In virtual obscurity for about two decades, Promise Keepers is planning to incorporate social media-style technology with the revamped event format to build and strengthen support and cooperation among churches, men’s groups and ministries worldwide.
“It’s the difference between analog and digital,” said Harrison, whose book “The Rise of the Servant Kings – What the Bible Says About Being a Man,” was released in May. He concurrently serves as CEO of WaterStone Foundation, a Christian donor-advised fund.
“Today, our goal is to get men digitally integrated — something that simply wasn’t possible before,” Harrison said. “Today, we can not only do stadium events, digital integration allows us to provide the full spectrum of men’s ministry: a catalytic event that sparks fellowship, discipleship and the formation and nurturing of change-making teams of men in communities everywhere, working together to impact the core of our culture.”

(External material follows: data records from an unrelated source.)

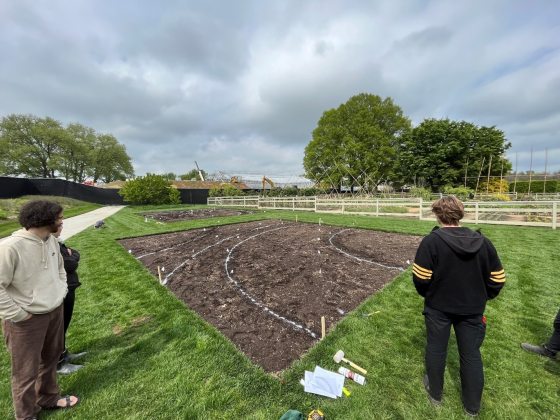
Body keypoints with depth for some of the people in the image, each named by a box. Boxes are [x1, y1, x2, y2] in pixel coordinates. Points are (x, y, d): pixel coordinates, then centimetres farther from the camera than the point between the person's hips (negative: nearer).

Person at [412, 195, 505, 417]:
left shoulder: (431, 241, -22)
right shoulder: (483, 241, -9)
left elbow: (420, 278, -20)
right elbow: (498, 279, -2)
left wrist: (427, 294, 2)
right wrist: (481, 297, 15)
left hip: (438, 307, -3)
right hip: (472, 309, 3)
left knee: (436, 350, 18)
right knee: (471, 355, 20)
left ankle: (435, 393, 40)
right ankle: (472, 407, 40)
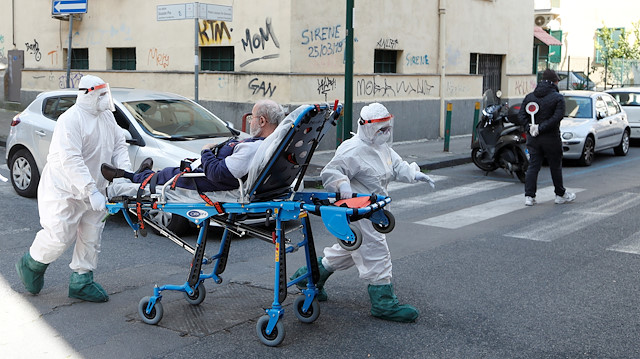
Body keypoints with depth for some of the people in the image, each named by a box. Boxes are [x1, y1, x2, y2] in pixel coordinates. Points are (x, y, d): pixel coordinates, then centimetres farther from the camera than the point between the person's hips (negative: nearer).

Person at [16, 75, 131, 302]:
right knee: (60, 237, -8)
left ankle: (81, 283, 21)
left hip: (92, 190, 8)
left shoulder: (107, 117, 6)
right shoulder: (71, 120, -21)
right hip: (65, 189, -8)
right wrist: (91, 191, -35)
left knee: (91, 238, 9)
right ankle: (30, 265, 20)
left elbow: (119, 145, 10)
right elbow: (71, 160, -29)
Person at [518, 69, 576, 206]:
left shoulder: (529, 97, 7)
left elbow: (521, 116, -1)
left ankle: (529, 196, 0)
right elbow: (557, 117, -20)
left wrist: (530, 126, -10)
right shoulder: (558, 98, -7)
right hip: (551, 138, -4)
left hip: (533, 139, 4)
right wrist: (541, 128, -19)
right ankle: (560, 195, 23)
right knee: (555, 167, 10)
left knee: (533, 166, 6)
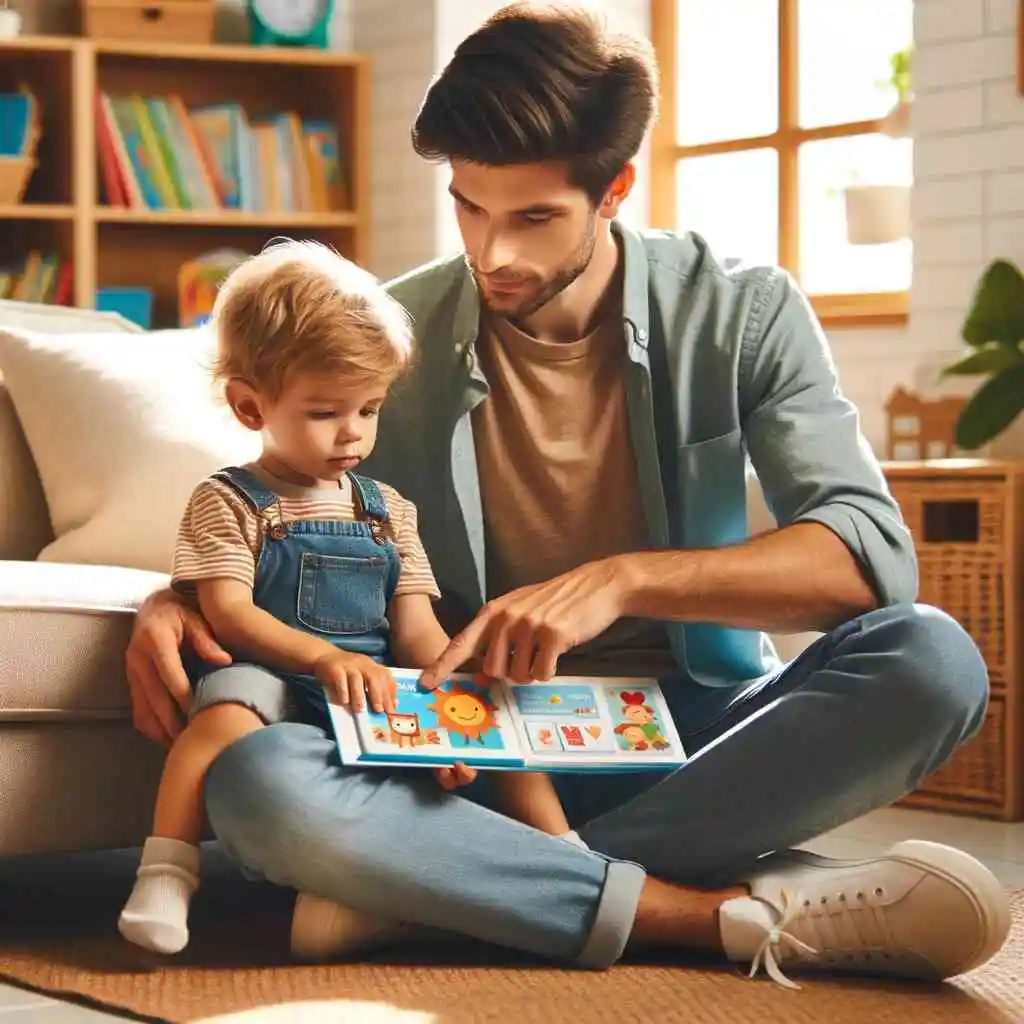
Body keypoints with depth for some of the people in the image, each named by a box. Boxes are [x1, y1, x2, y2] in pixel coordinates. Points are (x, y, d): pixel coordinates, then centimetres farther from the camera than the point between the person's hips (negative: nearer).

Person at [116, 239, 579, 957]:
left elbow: (419, 632, 10)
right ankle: (164, 879, -36)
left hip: (378, 691, 5)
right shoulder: (230, 503, 5)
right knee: (229, 706, -37)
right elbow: (228, 612, -8)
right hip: (273, 680, -5)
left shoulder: (390, 511, 18)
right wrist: (323, 656, -25)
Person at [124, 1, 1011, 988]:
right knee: (252, 784, -32)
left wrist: (624, 579, -25)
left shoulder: (742, 314, -2)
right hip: (475, 742, 0)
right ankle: (736, 910, -33)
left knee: (930, 660, -30)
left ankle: (479, 882, -28)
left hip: (683, 728, 0)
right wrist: (175, 601, -11)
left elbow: (871, 555, -13)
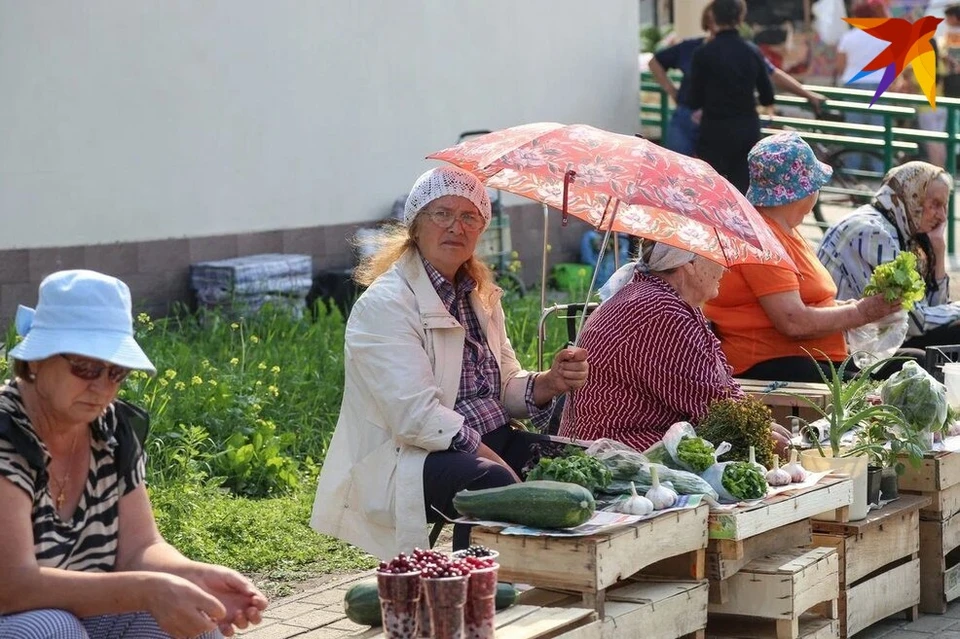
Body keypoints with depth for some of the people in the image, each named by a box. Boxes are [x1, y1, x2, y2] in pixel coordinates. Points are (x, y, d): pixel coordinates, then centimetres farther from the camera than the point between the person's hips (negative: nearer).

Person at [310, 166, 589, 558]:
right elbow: (416, 415, -20)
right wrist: (499, 462, -24)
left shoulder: (480, 294, 16)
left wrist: (548, 384, -8)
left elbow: (504, 387, 15)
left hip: (487, 442, 8)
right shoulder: (385, 305, -11)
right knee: (492, 483, -33)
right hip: (406, 455, -8)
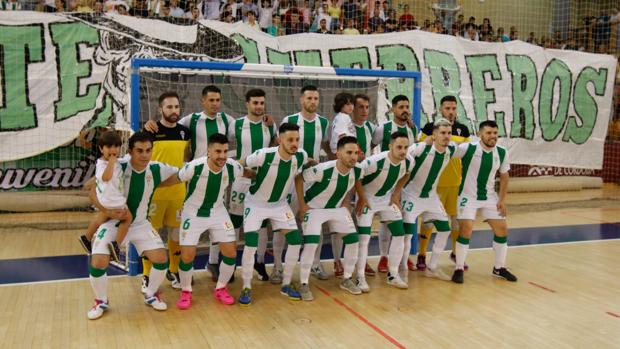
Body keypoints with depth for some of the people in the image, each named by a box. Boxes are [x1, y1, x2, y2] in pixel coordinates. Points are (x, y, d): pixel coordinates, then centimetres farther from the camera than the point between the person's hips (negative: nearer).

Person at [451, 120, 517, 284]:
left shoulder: (502, 152, -5)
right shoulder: (467, 148, -19)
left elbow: (504, 176, 6)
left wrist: (502, 199, 2)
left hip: (490, 197, 5)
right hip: (468, 197, -5)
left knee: (502, 229, 4)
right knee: (465, 231, -15)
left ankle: (499, 268, 22)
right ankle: (459, 269, 1)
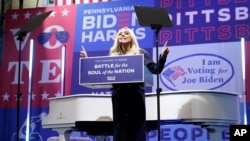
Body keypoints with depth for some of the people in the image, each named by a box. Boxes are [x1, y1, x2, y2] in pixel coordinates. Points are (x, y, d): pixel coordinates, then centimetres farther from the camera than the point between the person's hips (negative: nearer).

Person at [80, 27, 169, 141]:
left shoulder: (141, 53, 8)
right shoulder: (113, 55, 15)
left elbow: (155, 70, 2)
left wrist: (163, 56, -12)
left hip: (135, 94, -2)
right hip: (118, 94, 3)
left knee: (136, 127, -4)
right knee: (120, 129, 3)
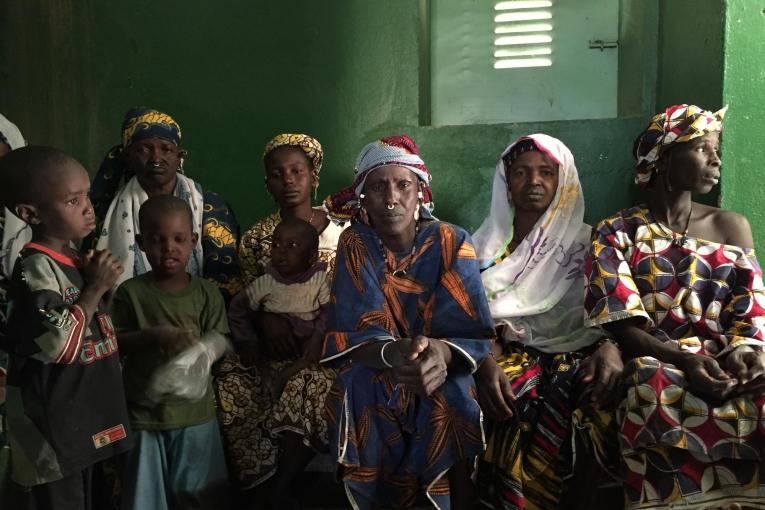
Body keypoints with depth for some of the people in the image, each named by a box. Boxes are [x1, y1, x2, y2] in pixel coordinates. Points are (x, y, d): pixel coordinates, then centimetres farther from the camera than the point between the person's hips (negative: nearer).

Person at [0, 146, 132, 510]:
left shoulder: (75, 258, 8)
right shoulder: (36, 267, -20)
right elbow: (59, 344, -28)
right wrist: (96, 288, -21)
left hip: (84, 414, 9)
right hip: (54, 423, -9)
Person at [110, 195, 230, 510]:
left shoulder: (206, 292, -3)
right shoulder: (131, 292, -5)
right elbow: (114, 343, -6)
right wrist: (154, 335, -21)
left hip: (195, 411, 1)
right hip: (144, 410, -1)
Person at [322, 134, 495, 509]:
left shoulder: (452, 242, -9)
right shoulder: (354, 244, -7)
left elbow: (471, 332, -17)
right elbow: (350, 333, -15)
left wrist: (441, 353, -40)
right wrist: (393, 353, -37)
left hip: (444, 379, -1)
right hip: (376, 378, 1)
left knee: (455, 403, -29)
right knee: (355, 389, -28)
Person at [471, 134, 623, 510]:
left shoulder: (586, 242, 14)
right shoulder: (485, 246, 14)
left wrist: (609, 346, -19)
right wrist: (485, 361, -17)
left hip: (576, 357, 0)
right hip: (511, 354, 0)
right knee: (508, 403, -31)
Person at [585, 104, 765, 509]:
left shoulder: (731, 226, 17)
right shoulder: (615, 232, 6)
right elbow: (621, 327, -4)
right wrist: (684, 359, -21)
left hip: (722, 365, 3)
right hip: (652, 364, -2)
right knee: (658, 390, -37)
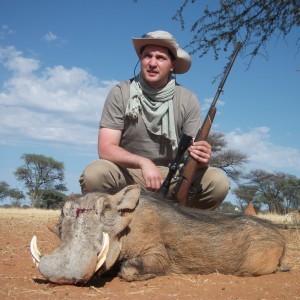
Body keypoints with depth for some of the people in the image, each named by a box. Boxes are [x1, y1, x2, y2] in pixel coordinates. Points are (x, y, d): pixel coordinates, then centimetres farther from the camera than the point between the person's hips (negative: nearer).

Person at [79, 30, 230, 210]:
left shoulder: (187, 100, -4)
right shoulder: (120, 93, -8)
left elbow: (193, 154, -4)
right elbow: (106, 149, -15)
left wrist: (201, 159, -29)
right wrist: (143, 162, -33)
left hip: (172, 177, 2)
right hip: (129, 173, -1)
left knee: (219, 182, -22)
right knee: (95, 174, -32)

Harrison referred to Promise Keepers’ history to illustrate why digital integration can be key to sustaining the movement between events: “Assembling men in the 1990s by the tens and hundreds of thousands had never been done before. But what about after? What about when men leave the stadium and go home? Many things were tried, but it just wasn’t possible to effectively network, encourage and strengthen men at home.”
Day, in a phone interview from his home in Powell Butte, Ore., commented on how the lack of follow-up affected the ministry, which during the 1990s attracted an estimated 7 million men to events nationwide, including the Stand in the Gap rally on Oct. 4, 1997, in the nation’s capital.
“One thing that sometimes Promise Keepers got criticized for was that they would come into a city, have a big event and then quickly move on to the next stadium by necessity. But the men who were left behind were kind of like, OK, now what do we do? Do we just keep going to stadium events? And so the church really wasn’t ready.
“You speak to a lot of pastors and they say, ‘Promise Keepers was awesome in the 1990s, but we didn’t know what to do with these men. We didn’t know what men’s ministry was as much.’ Well, that’s changed,” Day, a former circuit court judge in Oregon, told Baptist Press.
“We knew that there would be a pent-up desire to see Promise Keepers return to a stadium event,” he said, and he is surprised by the interest from males as young as mid-teens who have heard about past events from their fathers or grandfathers.
But now “there are hundreds of local, regional and even national men’s ministries that have been training and working with men these last 20 years,” he said. “And so, not only is the field white for harvest, but there are workers.”